* _Task description_
Substitute "ORDER" for "TILAA" in the listing lines. Begin at the line that has "Uunin aateloima", stop after the line that has "FUTBOLETE.COM", and leave everything else unchanged.

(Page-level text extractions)

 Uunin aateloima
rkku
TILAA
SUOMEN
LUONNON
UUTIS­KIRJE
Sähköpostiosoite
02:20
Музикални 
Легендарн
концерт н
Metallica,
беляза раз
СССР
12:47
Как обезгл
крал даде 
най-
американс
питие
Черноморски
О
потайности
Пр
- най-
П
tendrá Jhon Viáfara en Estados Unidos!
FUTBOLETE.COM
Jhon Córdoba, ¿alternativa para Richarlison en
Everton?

---

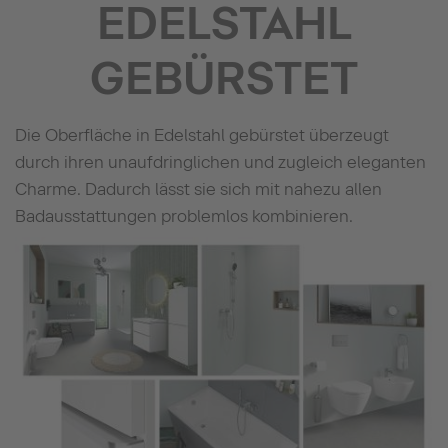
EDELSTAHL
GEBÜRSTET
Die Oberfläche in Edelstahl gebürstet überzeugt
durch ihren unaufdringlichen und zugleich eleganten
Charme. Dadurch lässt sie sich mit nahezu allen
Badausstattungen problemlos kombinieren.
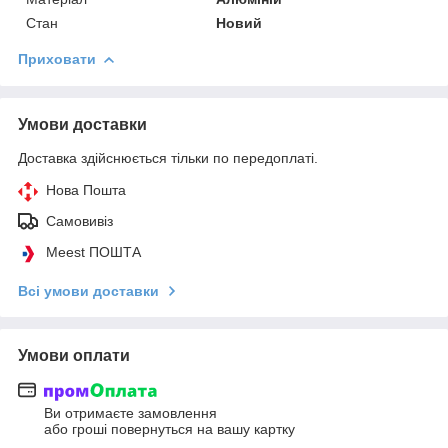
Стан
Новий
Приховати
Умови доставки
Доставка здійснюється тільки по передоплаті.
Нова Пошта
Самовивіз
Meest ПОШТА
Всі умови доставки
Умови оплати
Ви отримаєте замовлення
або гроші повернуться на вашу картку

* _Answer to this problem_
 Uunin aateloima
rkku
ORDER
SUOMEN
LUONNON
UUTIS­KIRJE
Sähköpostiosoite
02:20
Музикални 
Легендарн
концерт н
Metallica,
беляза раз
СССР
12:47
Как обезгл
крал даде 
най-
американс
питие
Черноморски
О
потайности
Пр
- най-
П
tendrá Jhon Viáfara en Estados Unidos!
FUTBOLETE.COM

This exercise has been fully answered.